危机感向唐秋袭来,赶紧起身告辞,严世蕃不再为难他,备好马车,笑着放行,总算结束了这次曲折的游玩。
这之后,徐阶也请了一次唐秋,老油条请小油条。这样算来,朝中的大佬,唐秋算是全会过了。
这两个人似乎还挺谈得来,聊开了后,徐阶笑唐秋:“唐大人呀,你陪伴严小相,审问篱东道,讨好嘉靖帝,如今还要拜我为师,着实忙碌。”
唐秋笑道:“学生无智谋,故多备几条路,自是不及徐大人十年如一日,卧薪尝胆。”
徐阶听到后脸色微变,他在表面是讨好严氏父子,甘为之下,甚至把孙女给了严世蕃做妾。但唐秋暗暗观察,通过刑部的资料,总能发现徐在搜集严的罪证。如今唐秋这样说出来,徐阶也只能打些哈哈,不好再明说,不过他也不怕什么,以他的观点来看,唐秋绝不是愿意得罪人的人。转眼又问:“听闻唐大人尚未成家,我倒想为唐大人做桩媒。”
唐秋问道:“老师说来听听,学生考量考量。”
徐阶笑道:“就你这样子还想要添人?”
唐秋亦笑,“毕竟是终身大事,先前功名未遂,不敢娶妻,如今可以了,能不慎重?我又是一介书生,经不起河东狮吼,加之家门不富,也养不起千金小姐,当然要斟酌。”
徐阶点头道:“这话不差,我要配的人也符合你要求,就是吏部王侍郎的女儿,也十九了。你也知道,王侍郎与你的老交情钱通政关系好,吏部油水多,侍郎又不大贵,与你倒合适。”

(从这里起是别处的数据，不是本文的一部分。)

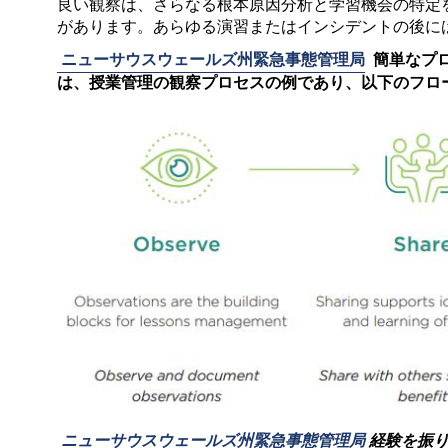
良い観察は、さらなる根本原因分析と学習機会の特定
があります。あらゆる演習またはインシデントの後に
ニューサウスウェールズ州緊急事態管理局
簡単なプ
は、授業管理の観察プロセスの例であり、以下のフロ
ニューサウスウェールズ州緊急事態管理局
経験を振り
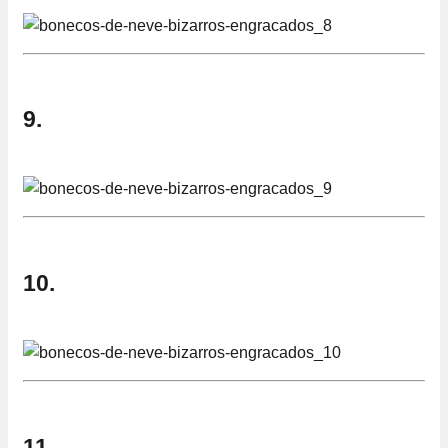
9.
10.
11.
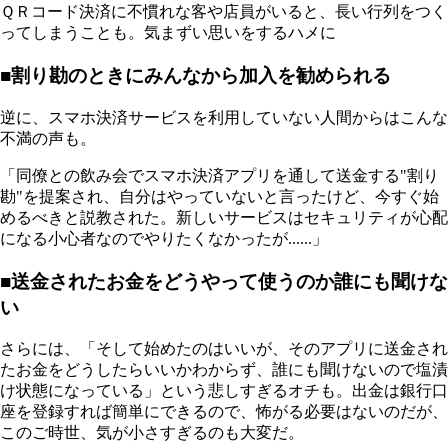
ＱＲコード決済に不慣れな客や店員がいると、長い行列をつく
ってしまうことも。気まずい思いをするハメに
■割り勘のときにみんなから加入を勧められる
逆に、スマホ決済サービスを利用していない人間からはこんな
不満の声も。
「同僚との飲み会でスマホ決済アプリを通して送金する"割り
勘"を提案され、自分はやっていないと言ったけど、今すぐ始
めるべきと説教された。新しいサービスはセキュリティが心配
になる小心者なのでやりたくなかったが......」
■送金されたお金をどうやって使うのか誰にも聞けな
い
さらには、「そして始めたのはいいが、そのアプリに送金され
たお金をどうしたらいいかわからず、誰にも聞けないので塩漬
け状態になっている」という悲しすぎるオチも。出金は銀行口
座を登録すれば簡単にできるので、怖がる必要はないのだが、
このご時世、気が小さすぎるのも大変だ。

唐秋沉默半晌,道:“徐大人所识自是不差,但不知王大人如何看?还有一点,我如今虽在京中任职,却不想久留,不知王大人是否介意我会归居南水?”
徐阶有点吃惊,“唐大人不在京中发展倒可惜了,可惜了唐大人铺了这么多的路。”
唐秋笑着摇摇头,表示自己有心无力。
回去的路上,拾草问唐秋为什么就这样答应这次的结亲,在南水都拒绝了很多人家,对方女子什么样都不知道,太草率了。
唐秋只叫他少问多做,正因为在南水拒绝了不少人家,才不好再到南水结亲,若以后去他地任职,在任职地娶亲更不成样子。自己已经到这年纪,如果再拖下去,肯定要遭到别人的怀疑和“觊觎”。
又过了几天的平静日子,“青青子衿,悠悠我心,纵我不往,子宁不来?”马三不来让唐秋非常不满,难道是自己要娶亲的消息让他不高兴了,活该他不高兴。
不过,篱东倒也不是没什么消息,听说宫里来了个玄星道士,也在宫中开火炼丹,颇受恩宠,篱东似乎不受待见。这对唐秋来说是个好消息。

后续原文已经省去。